▶

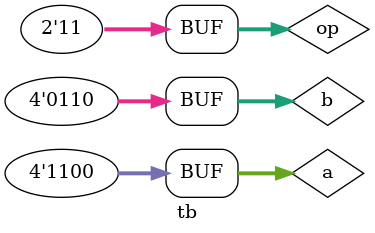
<source format=v>
`timescale 1ns / 1ps


module tb;

wire [7:0] y;
reg [1:0]op;
reg [3:0] a;
reg [3:0] b;

alu tb(y,op,a,b);
initial begin
op=0;
a=4'd11; b= 4'd2;
#15;
op=1;
a=4'd12; b= 4'd3;
#15;
op=2;
a=4'd10; b= 4'd2;
#15;
op=3;
a=4'd12; b= 4'd6;



end
endmodule

</source>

◀

Problem to solve ▸
Produce a verbatim transcription of every line in the listing, images omitted.

Solved exercise ▸
<source format=v>
`timescale 1ns / 1ps


module tb;

wire [7:0] y;
reg [1:0]op;
reg [3:0] a;
reg [3:0] b;

alu tb(y,op,a,b);
initial begin
op=0;
a=4'd11; b= 4'd2;
#15;
op=1;
a=4'd12; b= 4'd3;
#15;
op=2;
a=4'd10; b= 4'd2;
#15;
op=3;
a=4'd12; b= 4'd6;



end
endmodule

</source>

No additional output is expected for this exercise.